Though the problem isn't Convex it will work nicely.
The algorithm is as following:
- Calculate the Gradient at the current point.
- Update the solution $ x = x - 2 t M x $ where $ 2 M x $ is the Gradient of the Objective Function and $ t $ is the step size.
- Project the output of previous step into $ {\mathbb{R}}_{+} $ by $ {x}_{i} = \max \left\{ {x}_{i}, 0 \right\} $.
- Project the output of previous step onto the Unit Sphere by $ {x}_{i} = \frac{ {x}_{i} }{ \left\| x \right\|_{2} } $.
- Go back to (1) (Or check validity of the point, KKT will do even the problem isn't Convex).

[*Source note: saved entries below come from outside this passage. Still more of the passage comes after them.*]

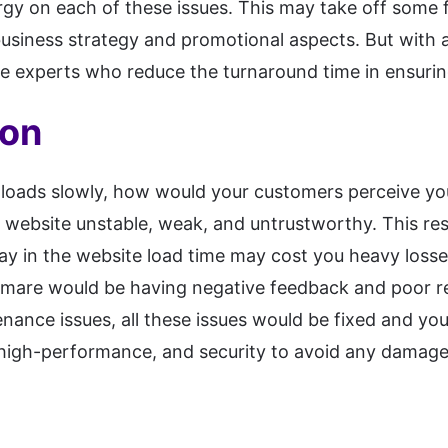
rgy on each of these issues. This may take off some
business strategy and promotional aspects. But with
he experts who reduce the turnaround time in ensurin
ion
 loads slowly, how would your customers perceive yo
website unstable, weak, and untrustworthy. This res
ay in the website load time may cost you heavy los
mare would be having negative feedback and poor rev
enance issues, all these issues would be fixed and y
high-performance, and security to avoid any damage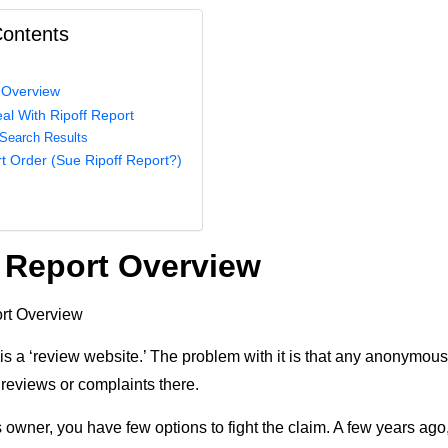
Contents
 Overview
al With Ripoff Report
Search Results
t Order (Sue Ripoff Report?)
 Report Overview
is a ‘review website.’ The problem with it is that any anonymous
 reviews or complaints there.
 owner, you have few options to fight the claim. A few years ag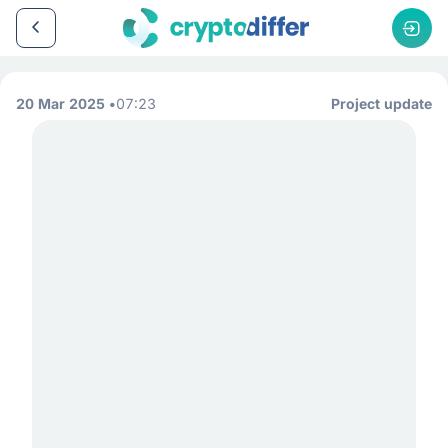
20 Mar 2025
07:23
Project update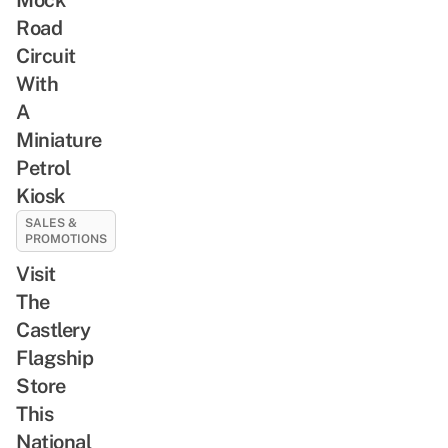
Road
Circuit
With
A
Miniature
Petrol
Kiosk
SALES &
PROMOTIONS
Visit
The
Castlery
Flagship
Store
This
National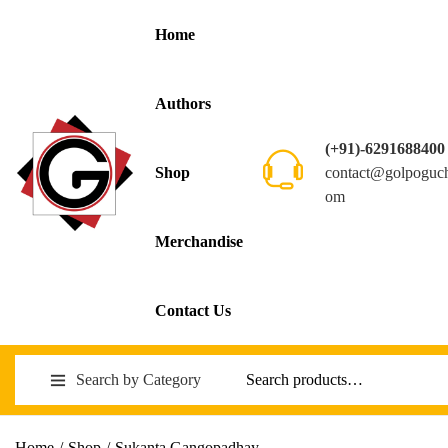
Home
Authors
(+91)-6291688400
contact@golpoguc
Shop
om
Merchandise
Contact Us
Search by Category
Home
/
Shop
/
Sukanta Gangopadhay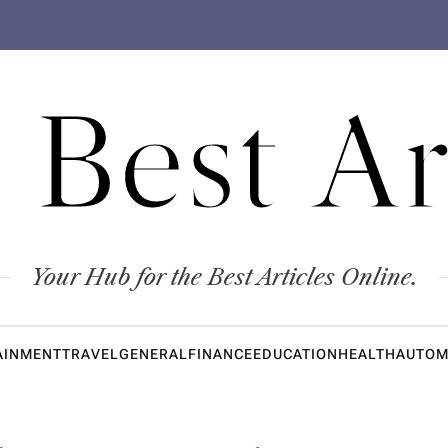
 Best Ar
Your Hub for the Best Articles Online.
AINMENT
TRAVEL
GENERAL
FINANCE
EDUCATION
HEALTH
AUTOM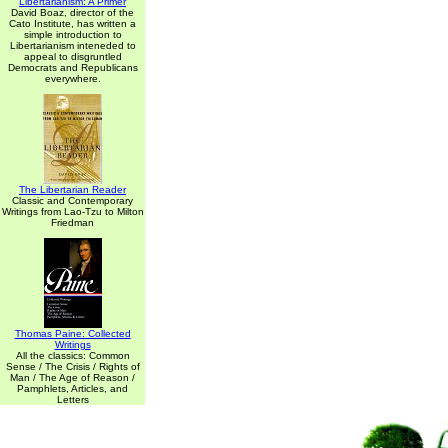
Libertarianism: A Primer
David Boaz, director of the
Cato Institute, has written a
simple introduction to
Libertarianism inteneded to
appeal to disgruntled
Democrats and Republicans
everywhere.
The Libertarian Reader
Classic and Contemporary
Writings from Lao-Tzu to Milton
Friedman
Thomas Paine: Collected
Writings
All the classics: Common
Sense / The Crisis / Rights of
Man / The Age of Reason /
Pamphlets, Articles, and
Letters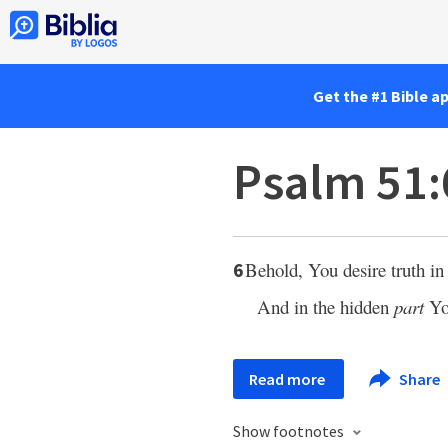
Get the #1 Bible a
Psalm 51:
Behold, You desire truth in 
6
And in the hidden
part
Yo
Read more
Share
Show footnotes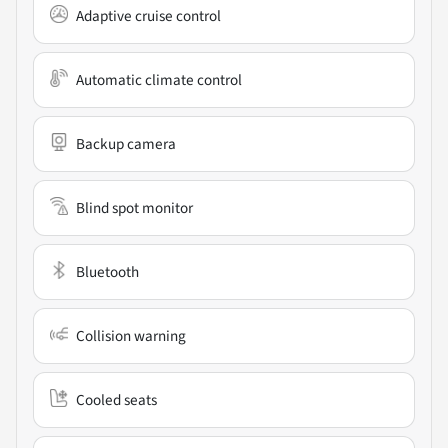
Adaptive cruise control
Automatic climate control
Backup camera
Blind spot monitor
Bluetooth
Collision warning
Cooled seats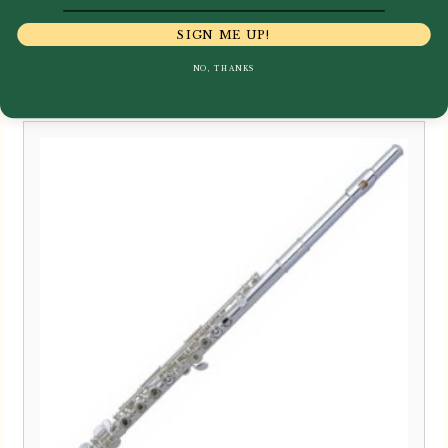
SIGN ME UP!
£
507.00
NO, THANKS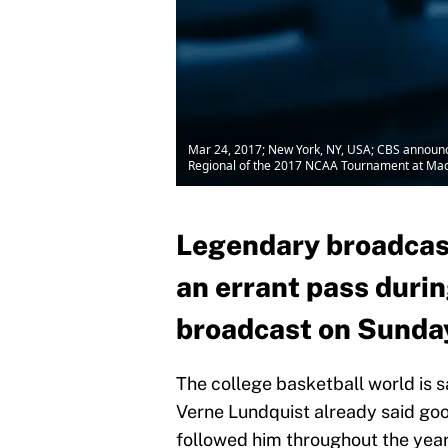
Mar 24, 2017; New York, NY, USA; CBS announce
Regional of the 2017 NCAA Tournament at Ma
Legendary broadcas
an errant pass durin
broadcast on Sunda
The college basketball world is 
Verne Lundquist already said good
followed him throughout the year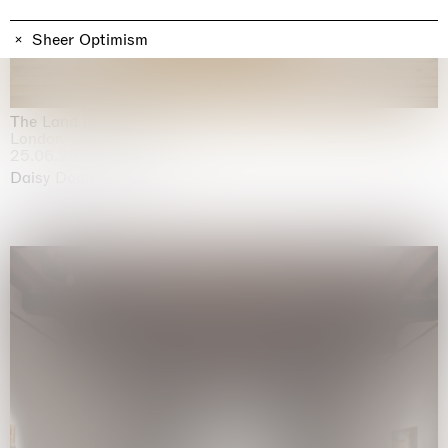
Sheer Optimism
The Land is Speaking
London
25.06.2026 | 21.08.2026
Daisy Dodd-Noble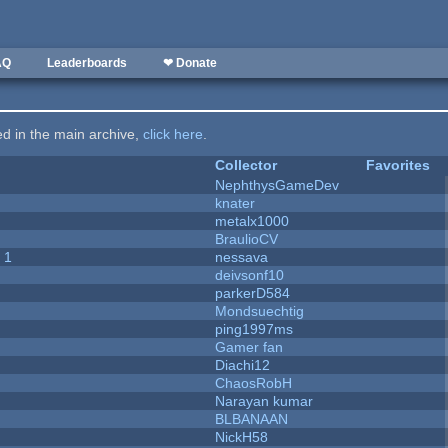
AQ
Leaderboards
❤ Donate
ted in the main archive,
click here
.
Collector
Favorites
NephthysGameDev
knater
metalx1000
BraulioCV
 1
nessava
deivsonf10
parkerD584
Mondsuechtig
ping1997ms
Gamer fan
Diachi12
ChaosRobH
Narayan kumar
BLBANAAN
NickH58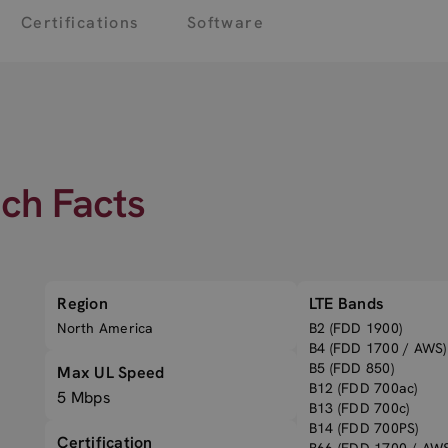
Certifications
Software
ech Facts
Region
LTE Bands
North America
B2 (FDD 1900)
B4 (FDD 1700 / AWS)
B5 (FDD 850)
Max UL Speed
B12 (FDD 700ac)
5 Mbps
B13 (FDD 700c)
B14 (FDD 700PS)
Certification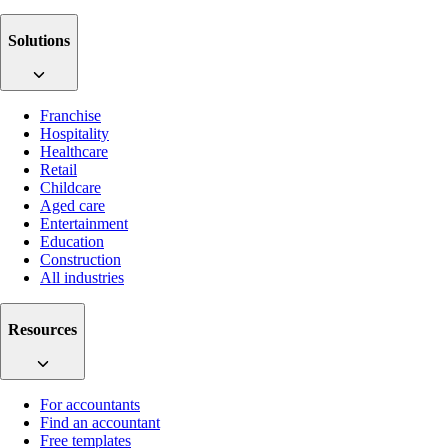
Solutions
Franchise
Hospitality
Healthcare
Retail
Childcare
Aged care
Entertainment
Education
Construction
All industries
Resources
For accountants
Find an accountant
Free templates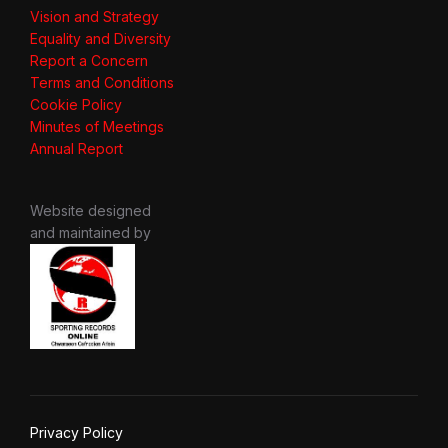
Vision and Strategy
Equality and Diversity
Report a Concern
Terms and Conditions
Cookie Policy
Minutes of Meetings
Annual Report
Website designed
and maintained by
Privacy Policy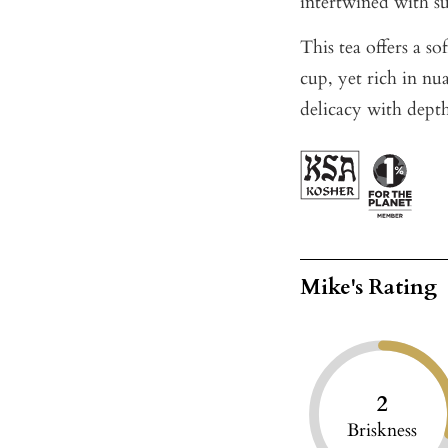
intertwined with su
This tea offers a s
cup, yet rich in nu
delicacy with dept
Mike's Rating
2
Briskness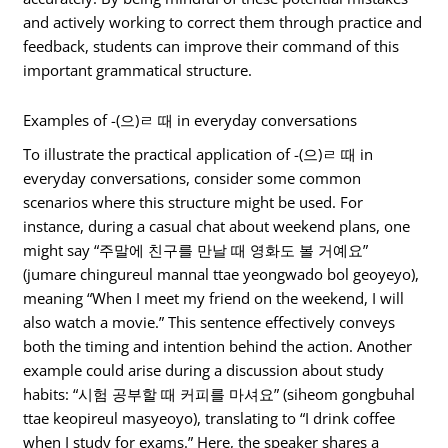
and actively working to correct them through practice and
feedback, students can improve their command of this
important grammatical structure.
Examples of -(으)ㄹ 때 in everyday conversations
To illustrate the practical application of -(으)ㄹ 때 in
everyday conversations, consider some common
scenarios where this structure might be used. For
instance, during a casual chat about weekend plans, one
might say “주말에 친구를 만날 때 영화도 볼 거예요”
(jumare chingureul mannal ttae yeongwado bol geoyeyo),
meaning “When I meet my friend on the weekend, I will
also watch a movie.” This sentence effectively conveys
both the timing and intention behind the action. Another
example could arise during a discussion about study
habits: “시험 공부할 때 커피를 마셔요” (siheom gongbuhal
ttae keopireul masyeoyo), translating to “I drink coffee
when I study for exams.” Here, the speaker shares a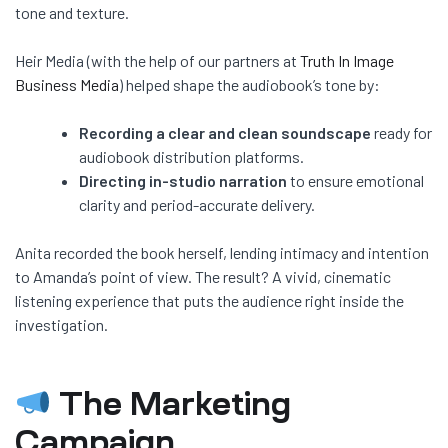
tone and texture.
Heir Media (with the help of our partners at
Truth In Image
Business Media
) helped shape the audiobook’s tone by:
Recording a clear and clean soundscape
ready for
audiobook distribution platforms.
Directing in-studio narration
to ensure emotional
clarity and period-accurate delivery.
Anita recorded the book herself, lending intimacy and intention
to Amanda’s point of view. The result? A vivid, cinematic
listening experience that puts the audience right inside the
investigation.
The Marketing
Campaign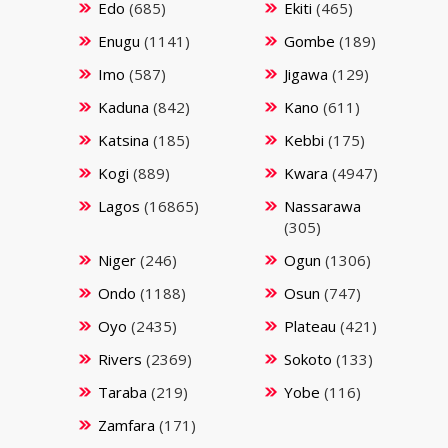
Edo
(685)
Ekiti
(465)
Enugu
(1141)
Gombe
(189)
Imo
(587)
Jigawa
(129)
Kaduna
(842)
Kano
(611)
Katsina
(185)
Kebbi
(175)
Kogi
(889)
Kwara
(4947)
Lagos
(16865)
Nassarawa
(305)
Niger
(246)
Ogun
(1306)
Ondo
(1188)
Osun
(747)
Oyo
(2435)
Plateau
(421)
Rivers
(2369)
Sokoto
(133)
Taraba
(219)
Yobe
(116)
Zamfara
(171)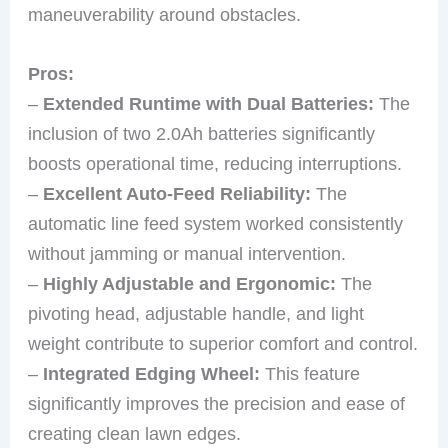
maneuverability around obstacles.
Pros:
–
Extended Runtime with Dual Batteries:
The
inclusion of two 2.0Ah batteries significantly
boosts operational time, reducing interruptions.
–
Excellent Auto-Feed Reliability:
The
automatic line feed system worked consistently
without jamming or manual intervention.
–
Highly Adjustable and Ergonomic:
The
pivoting head, adjustable handle, and light
weight contribute to superior comfort and control.
–
Integrated Edging Wheel:
This feature
significantly improves the precision and ease of
creating clean lawn edges.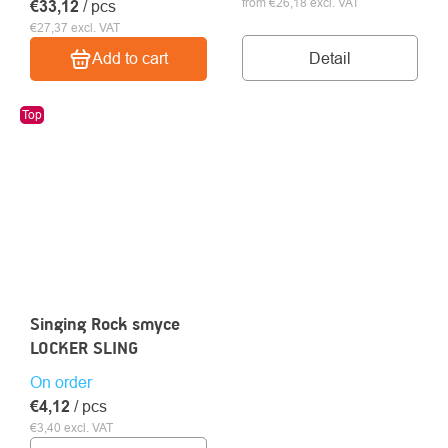
from €26,18 excl. VAT
€33,12
/ pcs
€27,37 excl. VAT
Detail
Add to cart
Top
Singing Rock smyce
LOCKER SLING
On order
€4,12
/ pcs
€3,40 excl. VAT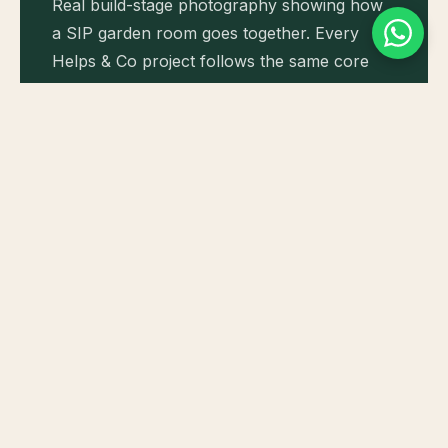
Real build-stage photography showing how
a SIP garden room goes together. Every
Helps & Co project follows the same core
sequence: ground screws, sole plate, SIP
wall panels, roof panels, then external
weathering and finishes.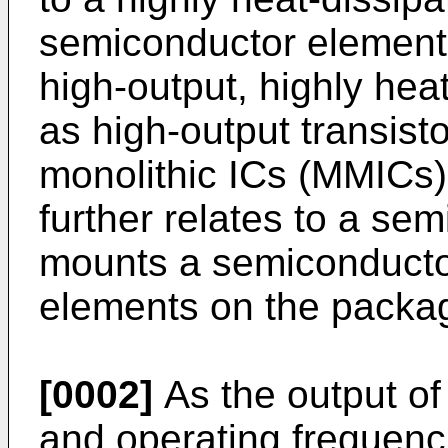
semiconductor elements
high-output, highly he
as high-output transis
monolithic ICs (MMICs)
further relates to a se
mounts a semiconducto
elements on the packa
[0002]
As the output o
and operating frequenc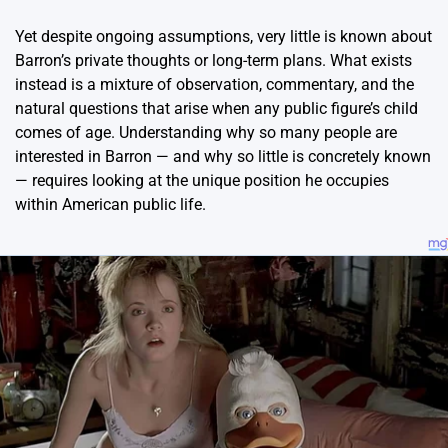
Yet despite ongoing assumptions, very little is known about
Barron’s private thoughts or long-term plans. What exists
instead is a mixture of observation, commentary, and the
natural questions that arise when any public figure’s child
comes of age. Understanding why so many people are
interested in Barron — and why so little is concretely known
— requires looking at the unique position he occupies
within American public life.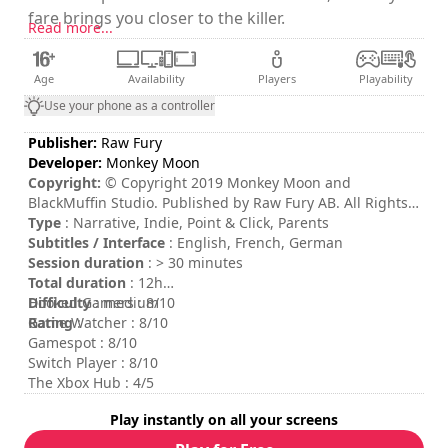
fare brings you closer to the killer.
Read more...
Age
Availability
Players
Playability
Use your phone as a controller
Publisher:
Raw Fury
Developer:
Monkey Moon
Copyright:
© Copyright 2019 Monkey Moon and
BlackMuffin Studio. Published by Raw Fury AB. All Rights
Reserved.
Type
: Narrative, Indie, Point & Click, Parents
Subtitles / Interface
: English, French, German
Session duration
: > 30 minutes
Total duration
: 12h
Difficulty
Hooked Gamers : 8/10
: medium
Rating
Game Watcher : 8/10
:
Gamespot : 8/10
Switch Player : 8/10
The Xbox Hub : 4/5
Play instantly on all your screens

In a simple 2D example I created which worked pretty well:

The code is available at my StackExchange Mathematics Q2699867 GitHub Repository.
Remark 001
I'd even considering starting with the solution of the Convex Problem when you replace the equality constraint $ \left\| x \right\|_{2} = 1 $ by $ \left\| x \right\|_{1} = 1 $ (This will make the problem basically constraining $ x $ to the Unit Simplex). You can either use it as a starting point for the above algorithm or approximated solution by itself.
Remark 002
Another approach might be something like I did in - Solution for $ \arg \min_{ {x}^{T} x = 1} { x}^{T} A x - {c}^{T} x $.
Yet after each iteration of updating $ \lambda $ you should also project the output $ x $ into $ \mathbb{R}_{+} $.